S K TURAL:  İslâm kavramı, şüphelerden, ayrışmalara yatkınlıktan kurtularak Allah’a teslim olmuşluk demek değil mi? Hem Kur’ân’da yer alan, hem hadislerde bulunan hükümler, ayrışmayı, yasaklamıyor mu? Tefrika kelimesi ayırma, bölme, ayrışma, parçalama anlamlarınagelir. Allah’ın Cebrâil aracılığı ile nebi ve resûllere bildirdiği mutlak hükümler konusunda farklı düşünmekten veya yorumlamaktan doğan ayrılmalara, ayrışmalara tefrika denir. Tefrika, benzeşirliği, bütünlüğü, birlik olmayı yaralayan, ortadan kaldıran sapmalardır aşırılıklardır.  İslam’dan önceki ilâhî vahye dayalı dinleri de, çeşitli inanç öğretilerini de tefrika nitelikli oluşumlar güçsüz ve geçersiz kılmıştır. Allah Kur’’ân’da bölünmeyi, ayrışmayı apaçık hikmetli hükümlerle yasaklamıştır. Tefrika, aynı bütünün parçası iken veya öyle görünürken Kur’ândaki hükümlerin anlamını ve uygulanmasını değiştirmeye varan ayrışma nitelikli farklılaşmalardır. Hz. Muhammed, Müslümanların birbirini sevmesini, birbirleriyle hayır ve hasenatta yarışmaları gerektiğini vurgulayan hadisleri ile tefrikaları önlemeye çalışmıştır.  Ayrılmanın, ayrışmanın sebeplerinden biri ve hattâ birincisi şudur: İdarî güç kullanımında öne geçme, özgürlükleri sınırlama hak ve yetkisini kullanma, iktidar adlı siyasî otoriteye ya sahip ve hâkim olma veya ortak sayılma hakkı kazanma adına, dinî hükümleri kullanma anlayışlı gruplaşmalar...  İnsan ve toplum için İslâmî bir hüküm üreten âyete ve hadise dayanıyorsa bir şey denilemez.  Fıkıh konusundaki büyük bilge bilginlerin farklı görüşlerine zehap (görüş) , o zehaplara bağlı yorum ve uygulamalara mezhep denilir. Bilginler arasındaki görüş farkları ihtilaflardır.  Kur’ân, Hadis hükümlerini bir konu veya mesele ile sınırlı olmak şartı ile farklıca anlama ve anlatma ihtiyacına bağlı yorumlara ihtilaf denilmektedir. Tefrika ise,  farklı anlamayı, imanlaştıran, inat, ısrar ve öfke ile savunan, kendinden farklı düşüneni imansızlıkla damgalayan sığlıkların ve sapmaların adıdır, niteliğidir. Bu türden hâlleri görünce fikrimi söylemeyeyim mi?
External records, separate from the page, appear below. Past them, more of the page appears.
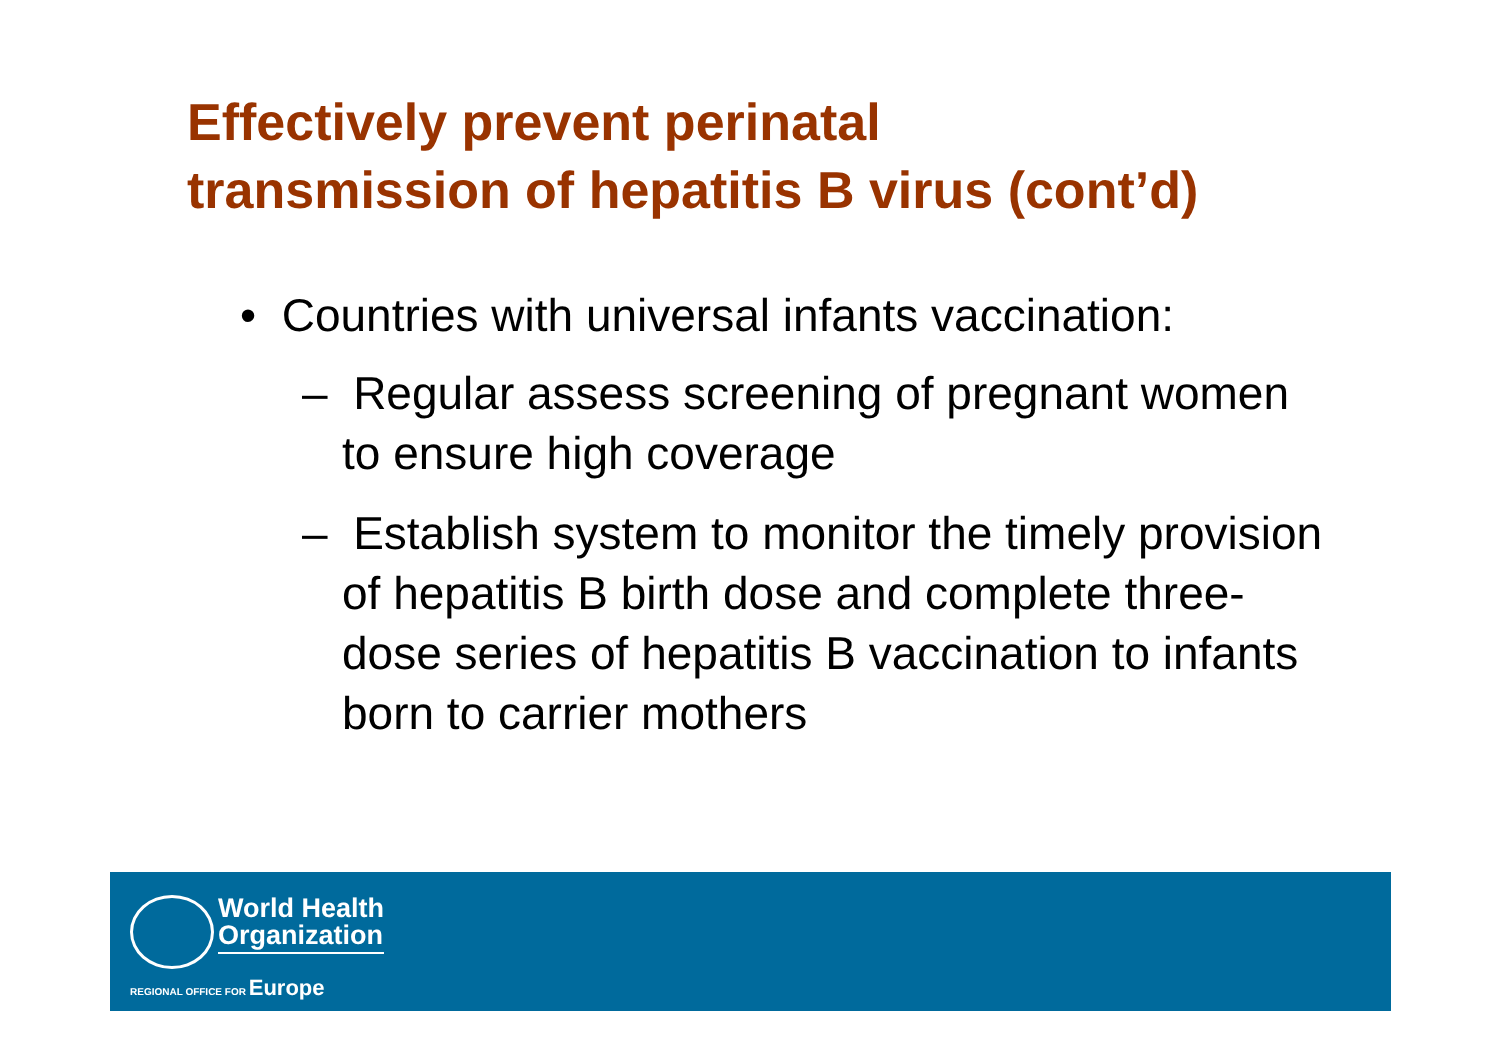Effectively prevent perinatal
transmission of hepatitis B virus (cont’d)
• Countries with universal infants vaccination:
– Regular assess screening of pregnant women to ensure high coverage
– Establish system to monitor the timely provision of hepatitis B birth dose and complete three-dose series of hepatitis B vaccination to infants born to carrier mothers
World Health
Organization
REGIONAL OFFICE FOR Europe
Bediî tefekkürü eserleştirmek anlamını taşıyan edebiyattan sayılmak bir ölçüttür. Edebiyattan sayılan ve konusunu tarihten alan piyes, hikâye, roman veya senaryo yazmak çok zordur, bu konuda başarı sağlamış eser sayısı da azdır. Hiciv, taşlama nitelikli metinlerde bediî tefekkürü yakalamak da, insanı gerçekten temsil eden ve bayağılığa düşmeyen komik olanı -trajik yanıyla- edebiyattan sayılan esere dönüştürmek de çok zordur.   İnanç savunuculuğu adına bu tür eserleri yazanların basitliğe ve/veya militanlığa teslim olma ihtimali çok fazladır. İslâmî konuları işleyen edebî olma iddialı eserler ile flimlerin yanlışlarını görmeyelim mi, göstermeyelim mi?

İslâmcılık kavramı adına sunulan düşüncelerin bir kısmının tefrika ögesi oluşturduğunu yok mu sayalım?  Emevî ve Abbasî yönetimlerinin İslâm’ı siyaset ideolojisi yapan, karşısındakileri susturan veya yok eden anlayışının şehitleri olan Hz. Hüseyin’i, İmam Âzam’ı  düşünüp bin küsur sene sonra aynı hadiselerin tekrar edilmesi ihtimalinin Türkiye’de yaşanmasına karşı çıkılması gerekmez mi?

Tarihe bakarak yakaladığımız büyük olumsuzlukların Türk devletlerini güçsüz, milletini bütünlüksüz kılıp sömürgecilerin işine yaradığını anlatmayalım mı? Hz. Sümeyye’nin trajedisini, Nesimî’nin çilesini,   Sarp Yokuş’un nimetini anlatanları veya benzer konuları militanlaşmadan sunan edebî eserleri alkışlamayalım mı? 

Çiğdem Cebeci olarak sen neleri gündemde tutmaya çalıştığımı, neleri anlatma ihtiyacıyla kıvrandığımı anlamış ve soruları hazırlamışsın. Senin gibi zeki ve çalışkan gençlerin sayılarının artarak akademik hayatın içinde olması dileğimi Allah’ımıza arz ediyorum. Soruların için teşekkürler ediyorum.